In deze uitspraak beoordeelt de rechtbank het beroep van eiser tegen het bestreden besluit van 26 juni 2023, waarin de staatssecretaris aan eiser de maatregel van bewaring op grond van artikel 59b, eerste lid, van de Vreemdelingenwet 2000 heeft opgelegd. Dit beroep moet tevens worden aangemerkt als een verzoek om toekenning van schadevergoeding. De rechtbank heeft het beroep op 4 juli 2023 op zitting behandeld, waarbij eiser, zijn gemachtigde en de gemachtigde van de staatssecretaris aanwezig waren.
De staatssecretaris heeft in de maatregel van bewaring overwogen dat deze noodzakelijk is voor het verkrijgen van gegevens die essentieel zijn voor de beoordeling van een aanvraag voor een verblijfsvergunning, en dat er een risico bestaat dat eiser zich aan het toezicht zal onttrekken. Eiser heeft de gronden van de maatregel en de motivering daarvan niet betwist en refereert zich aan het oordeel van de rechtbank. De rechtbank heeft geen aanleiding gezien om te oordelen dat aan de rechtmatigheidsvoorwaarden voor deze maatregel niet is voldaan.
De rechtbank concludeert dat het beroep ongegrond is, wat betekent dat de inbewaringstelling van eiser rechtmatig is.
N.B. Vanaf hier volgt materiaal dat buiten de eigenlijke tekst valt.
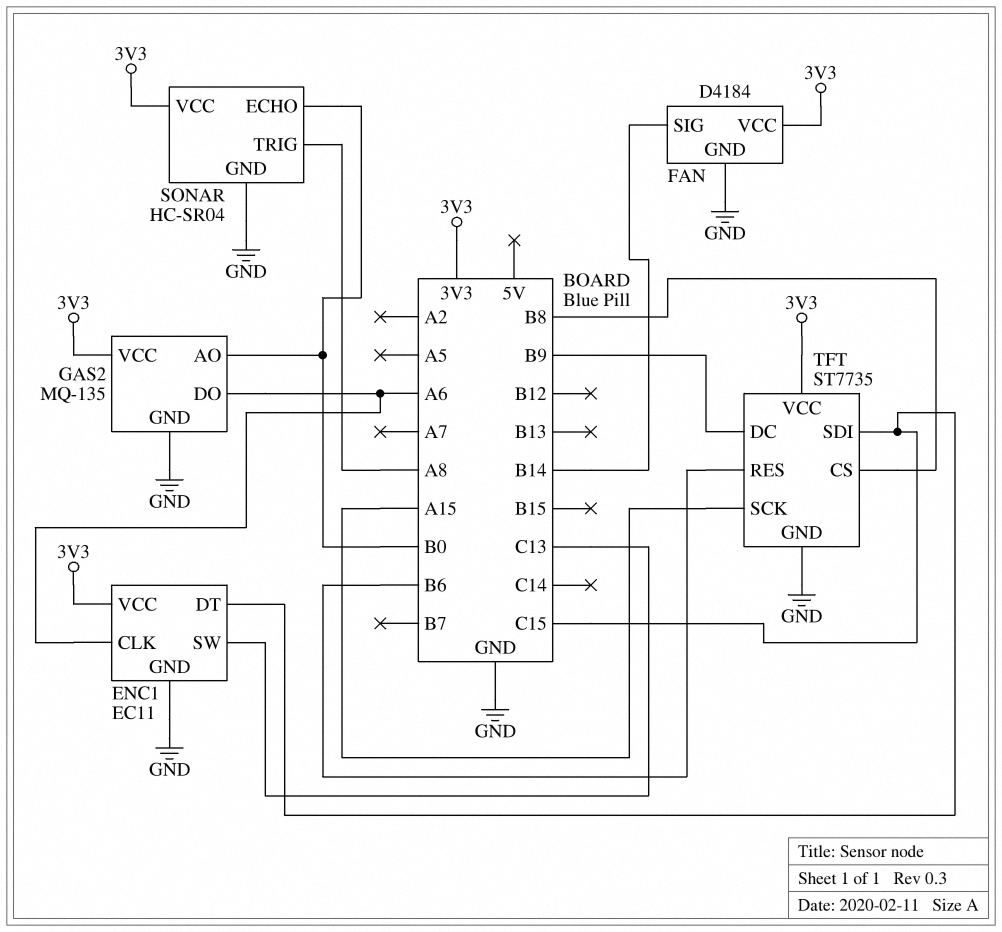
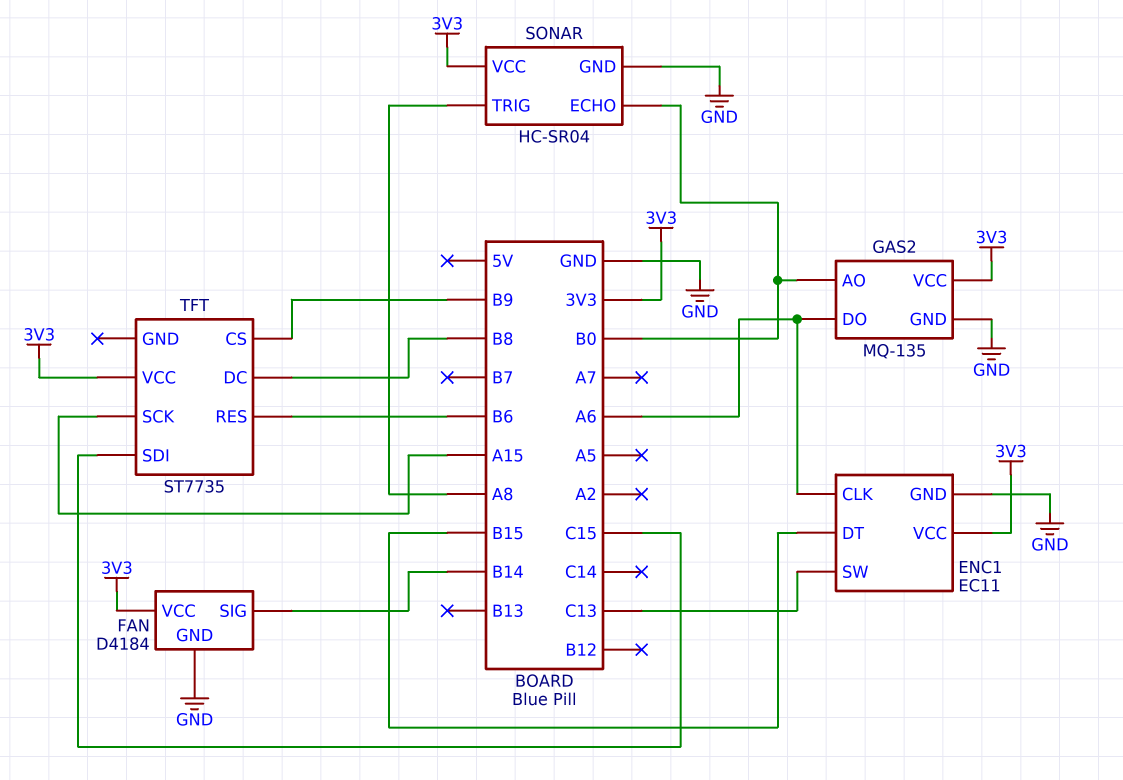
ENC1 pin DT: C15 -> B15
TFT pin CS: B8 -> B9
TFT pin DC: B9 -> B8
TFT pin GND: GND -> none

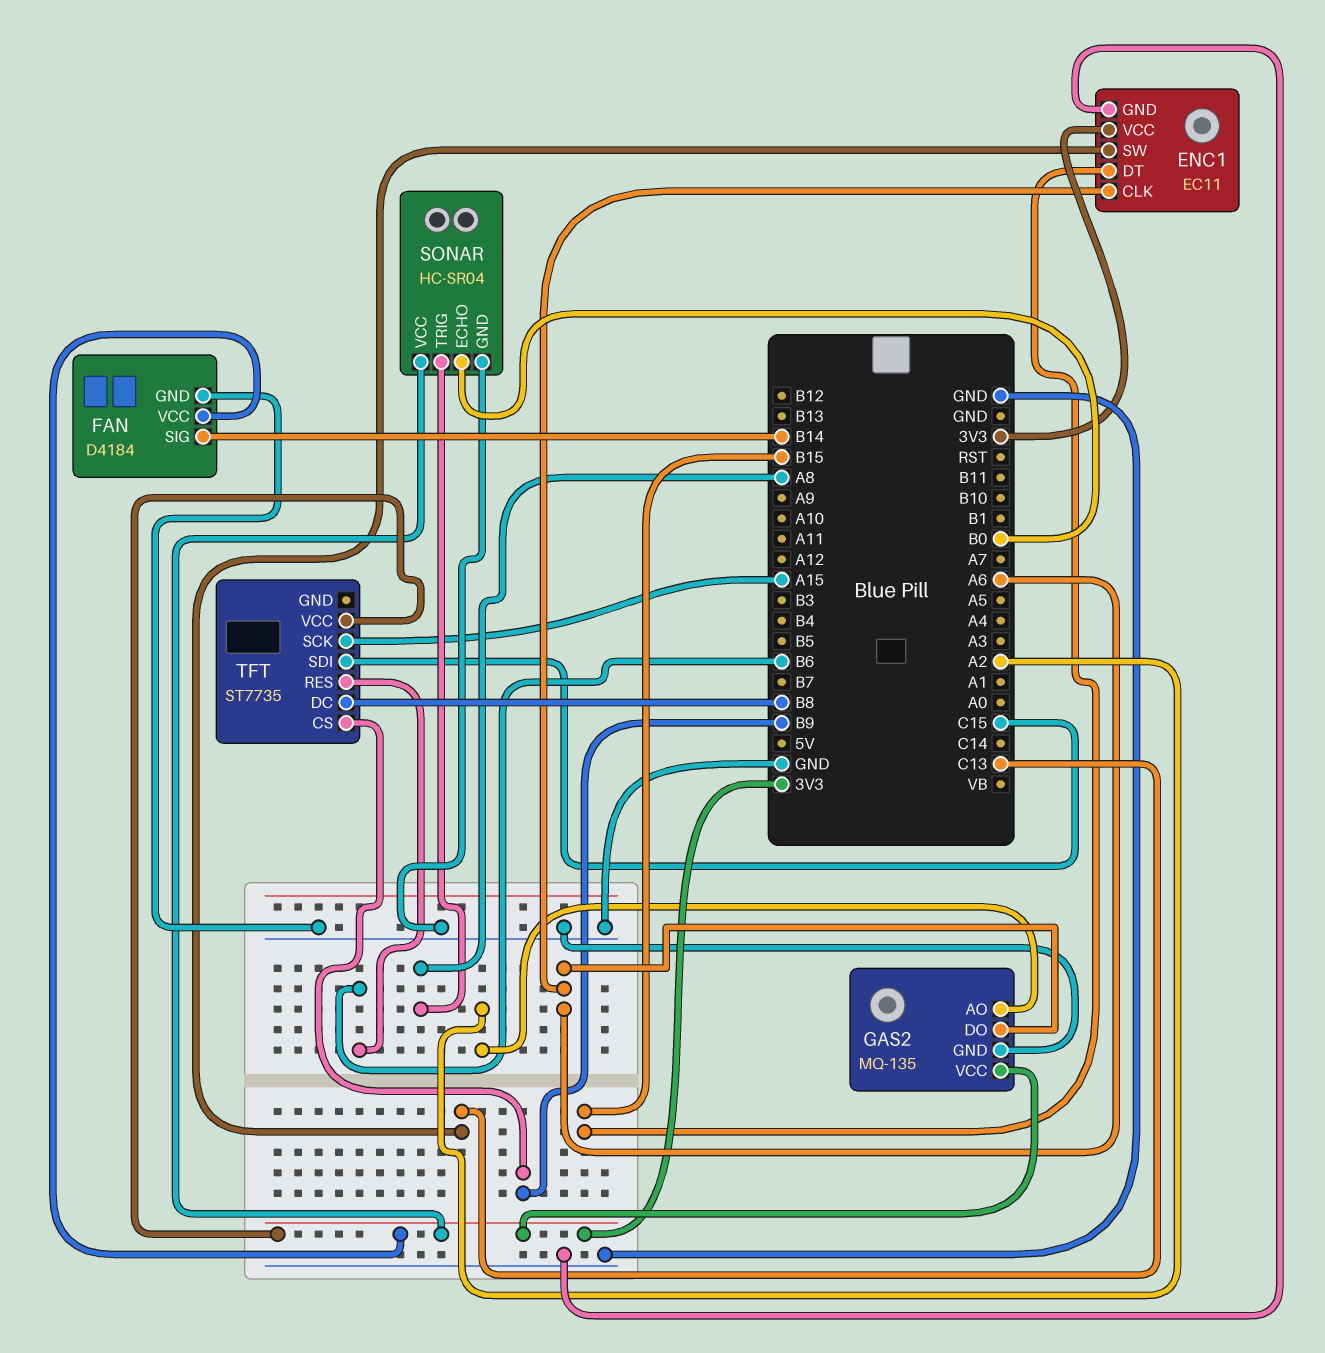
GAS2 pin AO: B0 -> A2

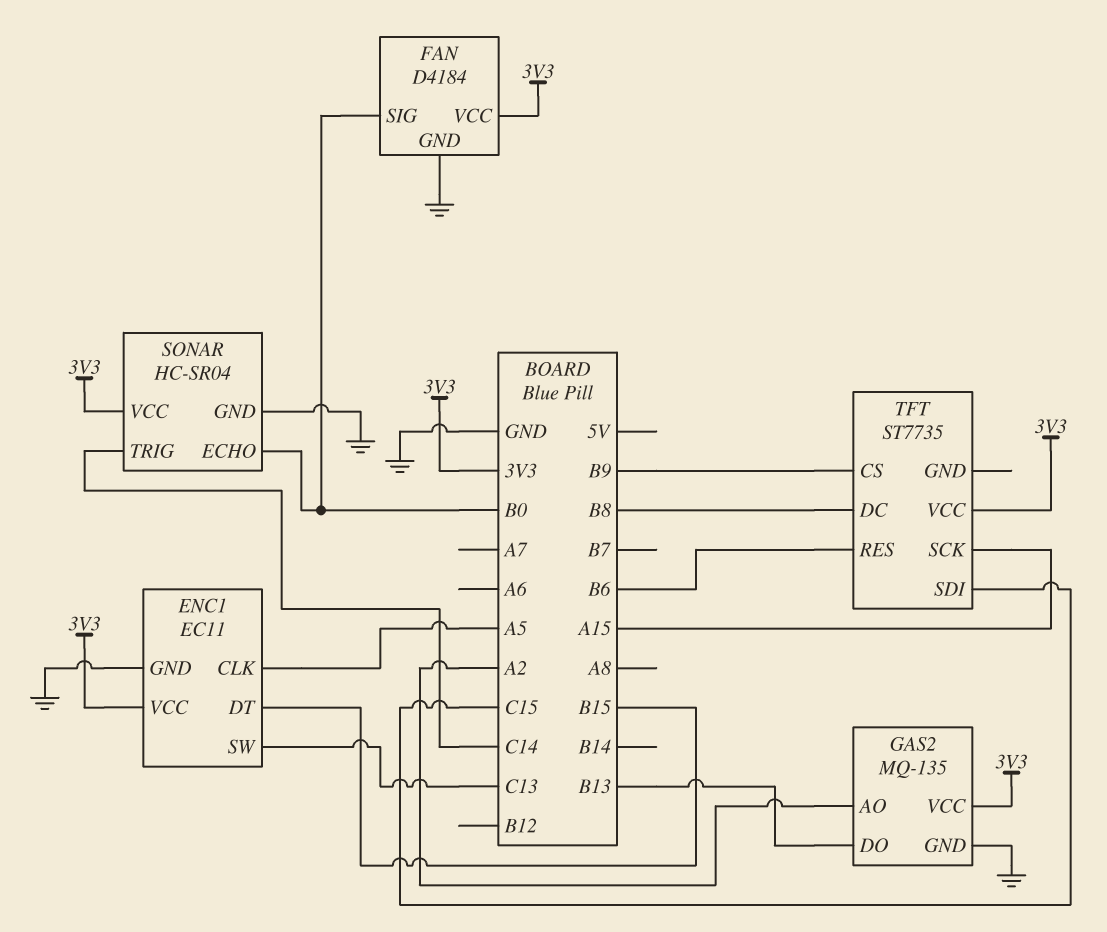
ENC1 pin CLK: A6 -> A5
FAN pin SIG: B14 -> B0
GAS2 pin DO: A6 -> B13
SONAR pin TRIG: A8 -> C14

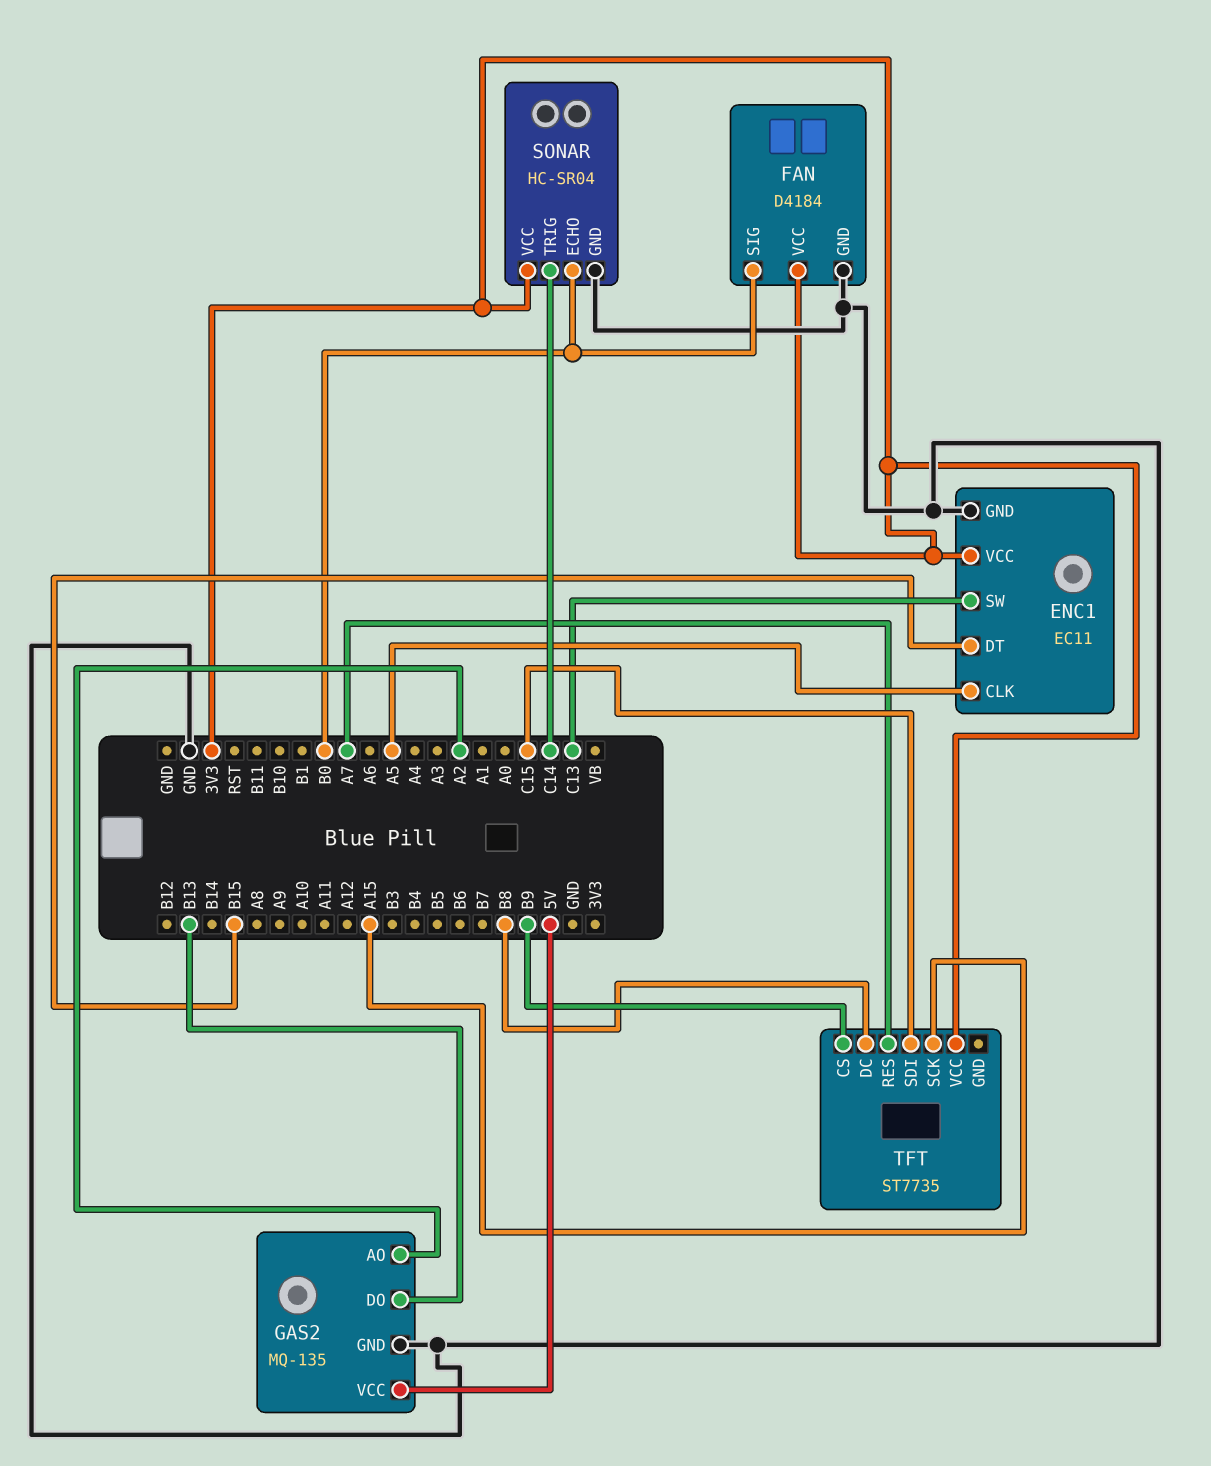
GAS2 pin VCC: 3V3 -> 5V
TFT pin RES: B6 -> A7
De staatssecretaris is niet verplicht om schadevergoeding aan eiser te betalen, en er is geen aanleiding voor een proceskostenveroordeling. De uitspraak is gedaan door mr. D. Bruinse - Pot, rechter, in aanwezigheid van mr. N. El Amrani, griffier, en is openbaar uitgesproken. Tegen deze uitspraak kan binnen één week hoger beroep worden ingesteld bij de Afdeling bestuursrechtspraak van de Raad van State.